Kiadis, Sanofi, Empery and Life Sciences Partners have agreed, under two separate agreements subject to customary terms and conditions, and subject to the Offer being declared unconditional and the merger agreement between Sanofi and Kiadis (the "Merger Agreement") not terminated: (i ) to adjust the exercise price that Empery and Life Sciences Partners must pay to Kiadis for the exercise of the Warrants to EUR 0.38 per Warrant, so that the net proceeds that Empery and Life Sciences Partners will receive per Warrant are equal to the Black Scholes value of the Warrant that would otherwise be due and payable in cash at settlement of the Offer; (ii) that the Warrants will be exercised by Life Sciences Partners and Empery at the above exercise price; and (iii) that upon exercise of the Warrants, the corresponding Shares will be tendered under the Offer against payment of the Offer Price per Share by Sanofi.
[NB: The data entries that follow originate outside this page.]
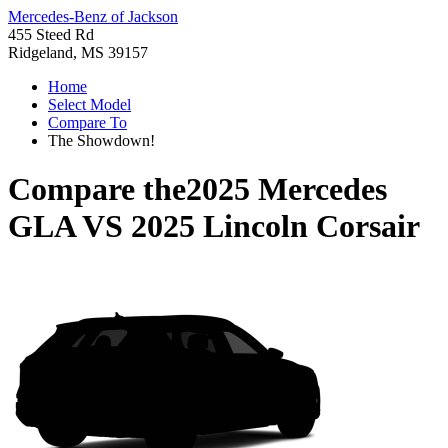
Mercedes-Benz of Jackson
455 Steed Rd
Ridgeland, MS 39157
Home
Select Model
Compare To
The Showdown!
Compare the
2025 Mercedes
GLA
VS
2025 Lincoln Corsair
The irrevocable commitments given by Empery and Life Sciences Partners relate to their entire respective holdings of Warrants.

Irrevocable commitment to former shareholders and option holders of CytoSen

The former shareholders and option holders of CytoSen will, in accordance with the agreement entered into in connection with the acquisition of CytoSen by the Company in June 2019, be eligible for potential future consideration in the form of additional Shares, after achieving six clinical and regulatory milestones, which milestones will be advanced in light of the change of control over Kiadis, subject to a discount mechanism (the " Milestone Shares ").

Kiadis, Sanofi and the former shareholders 7 and option holders 8 of CytoSen have agreed, subject to customary terms and conditions and provided that the Offer is declared unconditional and the Merger Agreement is not terminated: (i) that the Milestone Shares are advanced and promptly by the Company be affordable; and (ii) that upon highlighting, the Milestone Shares will be tendered under the Offer at the Offer Price. The irrevocable commitments given by CytoSen’s former shareholders and option holders relate to their entire shareholding, representing 11.19% of the total number of Shares outstanding at the time of settlementof the Offer on a fully diluted basis. CytoSen’s former shareholders have also agreed, with their current shareholding, to vote in favor of the resolutions pertaining to the Offer (the " Resolutions ") at the forthcoming Kiadis extraordinary general meeting.

Kreos Capital irrevocable commitment

Kiadis and Kreos Capital have agreed that Kreos Capital will convert its entire convertible bonds of EUR 5,000,000 into Shares, at an exercise price of EUR 2 per Share, plus an additional amount of EUR 171,015 in interest, effective February 15, 2021. In addition, Kiadis, Sanofi and Kreos Capital on customary terms and conditions and provided the Offer is declared unconditional and the Merger Agreement is not terminated, agreed that Kreos Capital: (i) will vote with its Shareholdings in favor of the Resolutions at the upcoming extraordinary general meeting of Kiadis; and (ii) commits to tender all of its Share interests under the Offer against payment of the Offer Price per Share by Sanofi. The irrevocable commitment that Kreos Capital has made,settlement of the Offer on a fully diluted basis.

Other

Empery, Life Sciences Partners, the former shareholders and option holders of CytoSen and Kreos Capital have not received any information in connection with the Offer other than (i) the information that will be included in the Offer Memorandum; or (ii) the information disclosed by means of this press release.

As of the date of this press release: (i) Sanofi does not hold any shares in the capital of Kiadis, Empery, Life Sciences Partners, any of CytoSen’s former shareholders or option holders, or Kreos Capital; and (ii) Kiadis does not hold shares in the capital of Sanofi, Empery, Life Sciences Partners, any of CytoSen’s former shareholders or option holders, or Kreos Capital.